民衆党の黄国昌立法委員が党主席に当選し、すぐさま民衆党の台北・高雄一日行の集中訓練活動を開始。(柯承惠撮影)
目次

民衆党は党主席選挙を実施し、黄国昌立法委員が予想通り極めて高い得票率で当選した。以前、彼が他党党首を務めてから10年が経過したが、この10年間で与党は国民党から民進党へと変わり、黄国昌は「国民党に対立する立場」から「民進党に対立する立場」へと転換。この戦闘位置の移動は、黄国昌の「変化」ではなく、むしろ彼の「不変」を示している─「第三勢力」の新興政党として、「野党による監督」の立場を堅持しなければならないということだ。

朱立倫は祝福、賴清徳は黙殺

この党主席補欠選挙は、民衆党支持者の参加以外、社会の関心度は低く民衆党員の投票率さえも下降傾向にあった。これは政治的現実を反映している。

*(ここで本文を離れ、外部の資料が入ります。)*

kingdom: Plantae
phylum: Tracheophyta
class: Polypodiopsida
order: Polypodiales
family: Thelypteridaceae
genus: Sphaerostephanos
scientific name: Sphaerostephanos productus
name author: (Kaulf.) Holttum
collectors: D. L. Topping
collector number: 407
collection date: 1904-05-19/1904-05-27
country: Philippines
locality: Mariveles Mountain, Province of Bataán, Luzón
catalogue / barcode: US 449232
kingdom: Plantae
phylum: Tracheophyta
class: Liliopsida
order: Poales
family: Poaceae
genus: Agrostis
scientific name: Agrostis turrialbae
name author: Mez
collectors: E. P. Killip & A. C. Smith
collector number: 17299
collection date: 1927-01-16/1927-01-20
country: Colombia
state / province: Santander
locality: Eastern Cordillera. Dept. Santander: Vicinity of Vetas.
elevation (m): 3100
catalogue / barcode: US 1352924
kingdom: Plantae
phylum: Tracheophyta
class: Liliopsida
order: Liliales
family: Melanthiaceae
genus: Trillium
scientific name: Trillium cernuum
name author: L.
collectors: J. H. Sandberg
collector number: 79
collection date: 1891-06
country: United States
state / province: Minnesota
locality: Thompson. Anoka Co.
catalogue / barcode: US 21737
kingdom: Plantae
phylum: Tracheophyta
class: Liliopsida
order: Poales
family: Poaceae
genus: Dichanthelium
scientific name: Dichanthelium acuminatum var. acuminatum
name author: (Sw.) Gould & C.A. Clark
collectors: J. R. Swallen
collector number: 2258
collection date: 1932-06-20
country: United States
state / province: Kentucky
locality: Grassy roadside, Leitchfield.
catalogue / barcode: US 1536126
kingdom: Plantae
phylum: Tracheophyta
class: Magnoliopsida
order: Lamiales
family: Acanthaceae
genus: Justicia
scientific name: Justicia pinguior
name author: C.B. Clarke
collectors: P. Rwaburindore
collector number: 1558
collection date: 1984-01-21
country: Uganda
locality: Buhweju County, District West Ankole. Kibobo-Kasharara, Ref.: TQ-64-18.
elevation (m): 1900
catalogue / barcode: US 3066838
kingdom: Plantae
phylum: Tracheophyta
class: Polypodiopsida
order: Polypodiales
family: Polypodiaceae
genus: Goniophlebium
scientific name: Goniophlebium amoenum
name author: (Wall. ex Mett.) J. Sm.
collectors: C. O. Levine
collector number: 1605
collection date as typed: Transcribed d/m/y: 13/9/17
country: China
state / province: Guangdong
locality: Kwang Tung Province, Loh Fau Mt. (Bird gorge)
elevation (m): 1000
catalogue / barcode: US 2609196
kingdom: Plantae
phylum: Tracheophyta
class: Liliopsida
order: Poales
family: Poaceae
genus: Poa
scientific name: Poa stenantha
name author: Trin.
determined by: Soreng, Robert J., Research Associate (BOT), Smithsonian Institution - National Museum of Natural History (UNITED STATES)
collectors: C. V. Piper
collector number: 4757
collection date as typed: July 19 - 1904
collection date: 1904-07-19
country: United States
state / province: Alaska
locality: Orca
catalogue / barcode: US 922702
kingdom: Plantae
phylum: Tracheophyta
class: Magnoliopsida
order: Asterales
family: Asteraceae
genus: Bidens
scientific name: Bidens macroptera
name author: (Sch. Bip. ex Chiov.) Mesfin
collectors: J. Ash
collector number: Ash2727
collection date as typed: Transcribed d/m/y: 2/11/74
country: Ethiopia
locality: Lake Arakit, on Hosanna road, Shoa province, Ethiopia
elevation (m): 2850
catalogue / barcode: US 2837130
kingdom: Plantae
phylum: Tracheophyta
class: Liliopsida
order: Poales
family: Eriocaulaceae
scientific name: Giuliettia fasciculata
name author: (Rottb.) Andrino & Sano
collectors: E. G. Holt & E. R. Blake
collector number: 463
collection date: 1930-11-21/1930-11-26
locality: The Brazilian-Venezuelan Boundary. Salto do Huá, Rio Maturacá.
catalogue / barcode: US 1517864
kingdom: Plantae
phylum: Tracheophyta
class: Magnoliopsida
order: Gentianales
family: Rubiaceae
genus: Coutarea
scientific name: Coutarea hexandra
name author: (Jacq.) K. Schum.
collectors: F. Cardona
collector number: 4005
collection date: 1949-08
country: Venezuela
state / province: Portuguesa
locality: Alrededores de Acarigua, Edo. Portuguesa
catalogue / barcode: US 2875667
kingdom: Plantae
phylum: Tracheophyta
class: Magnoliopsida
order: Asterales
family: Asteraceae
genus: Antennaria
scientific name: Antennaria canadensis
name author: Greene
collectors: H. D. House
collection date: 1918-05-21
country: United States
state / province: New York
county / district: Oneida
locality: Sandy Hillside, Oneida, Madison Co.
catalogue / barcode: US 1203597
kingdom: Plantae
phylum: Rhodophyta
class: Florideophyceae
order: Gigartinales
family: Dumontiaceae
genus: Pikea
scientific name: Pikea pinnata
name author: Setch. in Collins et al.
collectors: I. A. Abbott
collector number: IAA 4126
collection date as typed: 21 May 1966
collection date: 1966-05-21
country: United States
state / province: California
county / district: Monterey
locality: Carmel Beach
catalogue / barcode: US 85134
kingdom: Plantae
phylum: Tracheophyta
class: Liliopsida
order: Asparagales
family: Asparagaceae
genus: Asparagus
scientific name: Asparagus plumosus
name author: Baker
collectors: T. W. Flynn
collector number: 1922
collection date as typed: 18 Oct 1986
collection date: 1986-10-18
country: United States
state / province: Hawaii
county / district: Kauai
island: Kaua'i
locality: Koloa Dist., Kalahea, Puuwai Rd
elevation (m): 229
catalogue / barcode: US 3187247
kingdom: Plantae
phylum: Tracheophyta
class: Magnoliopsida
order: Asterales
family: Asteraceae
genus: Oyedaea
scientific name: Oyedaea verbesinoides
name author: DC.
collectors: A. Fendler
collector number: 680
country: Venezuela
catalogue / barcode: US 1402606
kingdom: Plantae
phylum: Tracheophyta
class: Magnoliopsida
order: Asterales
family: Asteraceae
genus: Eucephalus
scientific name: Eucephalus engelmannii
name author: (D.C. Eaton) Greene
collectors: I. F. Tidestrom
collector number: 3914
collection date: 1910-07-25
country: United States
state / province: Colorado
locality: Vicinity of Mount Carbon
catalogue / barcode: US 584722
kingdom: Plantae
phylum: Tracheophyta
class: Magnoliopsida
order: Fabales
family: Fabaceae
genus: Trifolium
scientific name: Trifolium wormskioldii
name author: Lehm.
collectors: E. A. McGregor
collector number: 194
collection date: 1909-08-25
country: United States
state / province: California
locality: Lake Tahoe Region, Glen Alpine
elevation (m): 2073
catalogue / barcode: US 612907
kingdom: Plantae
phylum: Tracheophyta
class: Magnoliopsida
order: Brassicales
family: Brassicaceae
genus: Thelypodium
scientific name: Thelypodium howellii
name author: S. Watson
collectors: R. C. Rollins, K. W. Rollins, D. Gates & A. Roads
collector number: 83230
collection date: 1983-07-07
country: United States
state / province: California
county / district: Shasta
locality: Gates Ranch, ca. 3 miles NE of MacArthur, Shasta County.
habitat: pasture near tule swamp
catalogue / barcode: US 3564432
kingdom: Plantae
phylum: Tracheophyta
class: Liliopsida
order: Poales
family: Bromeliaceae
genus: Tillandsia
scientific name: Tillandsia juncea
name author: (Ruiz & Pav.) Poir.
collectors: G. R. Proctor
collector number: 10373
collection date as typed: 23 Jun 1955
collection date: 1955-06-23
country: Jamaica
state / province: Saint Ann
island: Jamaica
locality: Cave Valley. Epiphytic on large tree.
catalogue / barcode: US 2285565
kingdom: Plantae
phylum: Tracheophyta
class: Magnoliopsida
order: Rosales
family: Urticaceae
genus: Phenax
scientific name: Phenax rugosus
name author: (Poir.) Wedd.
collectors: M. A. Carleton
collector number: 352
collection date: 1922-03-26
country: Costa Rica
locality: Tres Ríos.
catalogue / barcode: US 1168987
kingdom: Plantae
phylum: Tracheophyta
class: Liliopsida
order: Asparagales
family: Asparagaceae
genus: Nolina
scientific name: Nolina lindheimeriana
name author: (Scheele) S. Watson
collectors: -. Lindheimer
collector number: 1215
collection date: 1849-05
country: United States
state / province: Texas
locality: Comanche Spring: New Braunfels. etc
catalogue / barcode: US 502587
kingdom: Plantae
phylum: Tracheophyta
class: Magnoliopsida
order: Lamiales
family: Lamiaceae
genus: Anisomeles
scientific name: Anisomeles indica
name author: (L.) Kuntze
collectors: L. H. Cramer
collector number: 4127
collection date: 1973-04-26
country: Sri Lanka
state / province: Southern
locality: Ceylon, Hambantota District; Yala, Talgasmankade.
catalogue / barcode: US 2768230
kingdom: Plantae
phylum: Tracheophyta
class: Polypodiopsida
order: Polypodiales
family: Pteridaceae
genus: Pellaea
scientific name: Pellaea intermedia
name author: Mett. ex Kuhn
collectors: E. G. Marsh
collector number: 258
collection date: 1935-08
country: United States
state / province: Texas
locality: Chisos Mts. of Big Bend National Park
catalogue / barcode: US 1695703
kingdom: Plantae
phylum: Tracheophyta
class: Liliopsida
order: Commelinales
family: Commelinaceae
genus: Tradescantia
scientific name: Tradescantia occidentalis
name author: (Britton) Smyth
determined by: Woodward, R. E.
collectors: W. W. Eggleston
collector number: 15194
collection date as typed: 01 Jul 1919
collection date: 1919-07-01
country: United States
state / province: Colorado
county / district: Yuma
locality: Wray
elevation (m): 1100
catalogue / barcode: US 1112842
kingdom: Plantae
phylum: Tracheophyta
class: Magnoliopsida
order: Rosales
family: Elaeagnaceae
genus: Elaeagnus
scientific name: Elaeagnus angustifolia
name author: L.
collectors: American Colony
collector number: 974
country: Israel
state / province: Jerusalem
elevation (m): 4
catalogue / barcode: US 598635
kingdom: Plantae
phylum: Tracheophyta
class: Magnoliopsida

前主席・柯文哲が利益供与と政治献金の疑惑で訴訟に巻き込まれ、民衆党の世論支持率が著しく低下している中、候補者の蔡壁如と黄国昌は共に「柯文哲の価値観を継続する」と掲げているものの、彼らが公言しない圧力は:民衆党はこのまま続けていけるのか?それとも過去30年間の新興政党と同様に、一時的な現象となり最終的に無くなる運命を避けられないのか?柯文哲の潔白に頼ることはできない。来年の九合一地方選挙が最初の関門となる。3年後の総統選挙と立法委員選挙では、どのような選択をすべきか─政党としての主体性を維持しながら、新たな地盤を開拓するのか。

黄国昌の当選に対し、国民党主席の朱立倫はすぐに祝福の意を表明。これは恐らく、黄国昌が第二回政見発表会で「2028年に賴清徳を引きずり下ろすことが、真の改革への第一歩だ」と明言したことによるものだろう。賴清徳総統を含め民進党全体が沈黙を保っている。むしろ、かつての「同志」であった時代力量主席の王婉諭が「九つの質問」で黄国昌と民衆党を厳しく批判した。これに対し黄国昌は冷静に応答、時代力量には独自の政党としての主体性と選択する道がありそれを尊重するとしながらも、より多くの民衆の支持を得ることに時間を費やす方が現実的だと述べ、「側翼として自らを道化にしないように」と返した。 (関連記事: 論評:韓国瑜氏の善意は水泡に帰すか 関連記事をもっと読む

王婉諭の九つの質問は、彼女と黃國昌の第三政党の位置づけに対する認識の大きな違いを浮き彫りにしている。王婉諭は柯文哲が主張する「両岸一家親」を問題視し、党内に「党派人士」が溢れ、《反浸透法》に関わる人々と頻繁に接触していることを指摘。これは直接的な「紅色の烙印付け」であり、その適否は世評に委ねられるが、両岸交流は柯文哲の一貫した主張である。黄国昌は一般的に「独立派出身」と認識されているが、他者を安易に親中と決めつける「鉄板独立派」ではなく、台湾独立だけが「民主勢力」だとする認識こそが「反民主的」な表れだ。彼女は民衆党が反同性愛者と交流があることを指摘し、「進歩的」政党ではないと批判したが、彼女が名指しした人物は誰も民衆党員ではなく、むしろ民衆党はそうした言論に対して「自重せよ、(反同性愛の)憎悪言論を広めるな」と声明を出している。